ArcelorMittal tells Ilva it wants to change buying contract

The steelmaker ArcelorMittal told the commissioners of the Italian factory of Ilva that he wished that changes be made to the contract in which he agreed to buy the company so to protect it from court challenges in Italy.

ArcelorMittal, the world's largest steelmaker, entered into a $ 1.8 billion ($ 2.1 billion) deal for the purchase of Ilva in June, but purchases been suspended due to court challenges and an EU anti-trust investigation.

In the latest version, the commissioners in charge of Ilva wrote to the Italian Ministry of Industry saying that ArcelorMittal had told them they would now like the purchase agreement to be amended to protect him in case of legal challenge.

ArcelorMittal requested "amendments and additions" to suspend or dissolve the agreement if a court in southern Italy upheld the disputes, according to the commissioners' letter dated December 21, that Reuters at sight.

"We evaluate, with our consultants, if these requests are compatible with the rules in force," says the letter, adding that in any case the commissioners will take no action without first informing the government.

ArcelorMittal declined to comment to Reuters.
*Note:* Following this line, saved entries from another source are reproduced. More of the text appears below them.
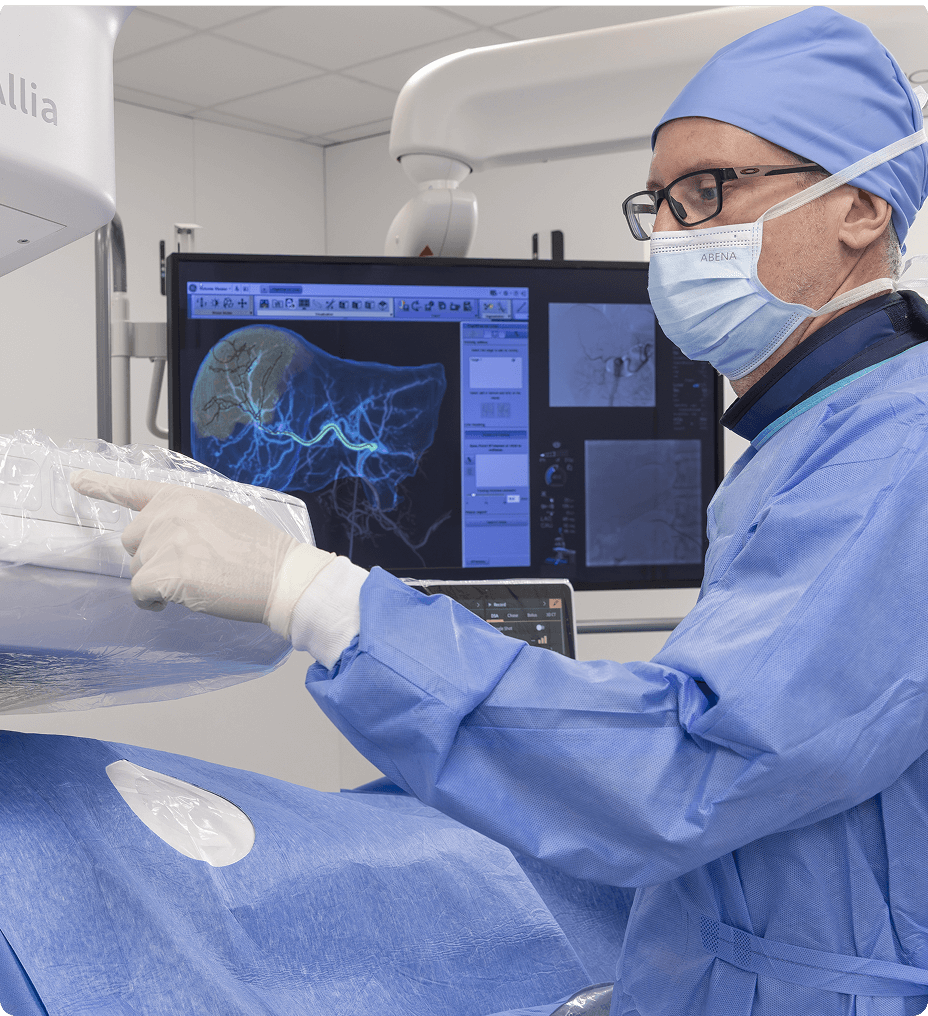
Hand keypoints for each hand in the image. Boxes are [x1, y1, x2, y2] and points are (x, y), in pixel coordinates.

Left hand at [70, 471, 307, 626]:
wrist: (281, 575)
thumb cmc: (261, 551)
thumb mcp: (223, 514)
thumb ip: (189, 518)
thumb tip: (170, 540)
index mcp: (183, 496)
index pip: (133, 488)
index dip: (102, 485)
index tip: (77, 480)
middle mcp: (167, 514)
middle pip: (132, 540)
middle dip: (152, 556)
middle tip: (188, 567)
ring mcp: (164, 542)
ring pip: (137, 569)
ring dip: (158, 580)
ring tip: (195, 583)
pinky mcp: (164, 573)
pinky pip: (139, 592)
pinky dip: (151, 601)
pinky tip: (174, 601)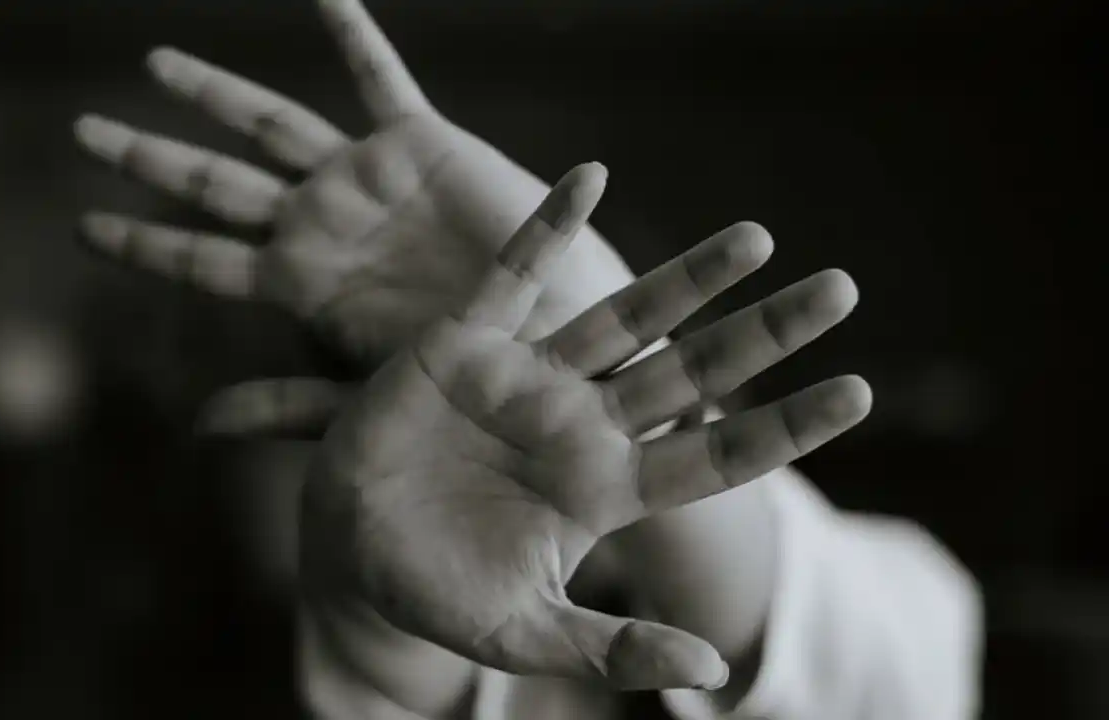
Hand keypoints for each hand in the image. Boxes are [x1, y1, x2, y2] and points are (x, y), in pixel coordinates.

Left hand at [74, 0, 635, 370]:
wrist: (551, 336)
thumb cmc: (465, 373)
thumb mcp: (365, 393)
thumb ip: (285, 403)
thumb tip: (197, 424)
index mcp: (300, 285)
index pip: (201, 258)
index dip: (143, 241)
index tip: (84, 228)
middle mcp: (320, 223)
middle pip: (215, 184)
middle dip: (150, 158)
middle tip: (86, 134)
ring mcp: (363, 180)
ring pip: (270, 125)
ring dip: (215, 93)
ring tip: (156, 65)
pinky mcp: (418, 145)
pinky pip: (378, 78)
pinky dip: (353, 36)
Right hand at [291, 165, 869, 689]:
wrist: (349, 544)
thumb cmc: (436, 590)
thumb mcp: (524, 633)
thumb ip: (612, 647)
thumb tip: (713, 673)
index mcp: (606, 488)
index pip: (715, 452)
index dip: (785, 426)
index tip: (859, 392)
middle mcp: (582, 423)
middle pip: (693, 370)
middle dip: (765, 333)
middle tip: (844, 290)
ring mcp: (529, 378)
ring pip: (624, 316)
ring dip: (688, 278)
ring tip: (758, 238)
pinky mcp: (466, 344)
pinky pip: (513, 274)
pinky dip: (548, 228)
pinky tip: (593, 178)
The EU's antitrust authorities, in November, improved their own investigation into the company's proposed buyout of Ilva, fearing that this would lead to higher prices for the company. 39; steel. European steel prices have increased by 85% since 1 January 2016.

A few weeks after the filing of the antitrust complaint, the local authorities of Apulia and Taranto appealed against the approval by the Italian Government of Arva's environmental plan on behalf of Ilva . They said the plan was not doing enough to protect the environment and public health.
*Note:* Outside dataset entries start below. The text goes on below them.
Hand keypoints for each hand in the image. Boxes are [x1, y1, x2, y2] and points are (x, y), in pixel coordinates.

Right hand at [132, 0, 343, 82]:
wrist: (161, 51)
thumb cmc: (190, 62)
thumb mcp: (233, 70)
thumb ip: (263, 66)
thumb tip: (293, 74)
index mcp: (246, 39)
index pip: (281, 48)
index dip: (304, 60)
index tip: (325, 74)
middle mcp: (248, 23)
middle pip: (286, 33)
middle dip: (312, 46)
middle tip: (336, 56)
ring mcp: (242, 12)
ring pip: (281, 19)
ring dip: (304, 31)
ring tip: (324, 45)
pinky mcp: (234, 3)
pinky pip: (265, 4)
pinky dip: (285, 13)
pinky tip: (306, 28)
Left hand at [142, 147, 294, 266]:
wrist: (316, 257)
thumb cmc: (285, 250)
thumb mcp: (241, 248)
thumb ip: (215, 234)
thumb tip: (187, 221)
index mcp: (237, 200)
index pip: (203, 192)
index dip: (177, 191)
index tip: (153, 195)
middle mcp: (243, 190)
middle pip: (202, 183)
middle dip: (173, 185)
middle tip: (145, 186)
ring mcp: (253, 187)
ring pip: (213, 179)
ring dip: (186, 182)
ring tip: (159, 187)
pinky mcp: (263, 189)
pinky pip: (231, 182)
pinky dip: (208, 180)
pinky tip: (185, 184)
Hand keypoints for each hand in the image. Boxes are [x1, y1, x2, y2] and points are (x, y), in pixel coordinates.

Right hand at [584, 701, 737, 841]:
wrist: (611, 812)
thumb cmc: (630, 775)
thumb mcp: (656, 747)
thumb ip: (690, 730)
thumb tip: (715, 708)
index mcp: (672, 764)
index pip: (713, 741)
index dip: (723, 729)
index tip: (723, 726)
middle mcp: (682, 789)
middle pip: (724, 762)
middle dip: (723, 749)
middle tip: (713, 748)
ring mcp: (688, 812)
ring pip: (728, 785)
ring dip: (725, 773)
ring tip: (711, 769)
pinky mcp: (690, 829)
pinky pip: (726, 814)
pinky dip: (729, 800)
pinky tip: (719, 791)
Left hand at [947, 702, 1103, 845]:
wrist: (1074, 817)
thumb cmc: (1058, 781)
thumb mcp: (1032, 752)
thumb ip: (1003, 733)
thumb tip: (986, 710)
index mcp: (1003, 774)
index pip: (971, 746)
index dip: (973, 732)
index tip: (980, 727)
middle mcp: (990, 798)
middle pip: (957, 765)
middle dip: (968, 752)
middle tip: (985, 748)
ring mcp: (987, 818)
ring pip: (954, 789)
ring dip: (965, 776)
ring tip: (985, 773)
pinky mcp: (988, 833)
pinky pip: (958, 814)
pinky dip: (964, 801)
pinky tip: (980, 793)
Prime Minister Paolo Gentiloni wrote Friday to the governor of Puglia and the mayor of Taranto, urging them to abandon the lawsuit.

Similar calls had already been launched by the Minister of Industry Carlo Calendar, warning that the challenges could frustrate the agreement with ArcelorMittal. The governor of Puglia Michele Emilio has so far refused to move.

Ilva, located in the city of Taranto, in the south of Italy's heel, is the largest steel mill in Europe. He has been charged with corruption and environmental crimes for years.

In 2012, the Italian authorities stated that the plant's emissions had caused deaths, tumors and respiratory diseases. About half of the annual capacity of 11 million tons of the plant has been decommissioned.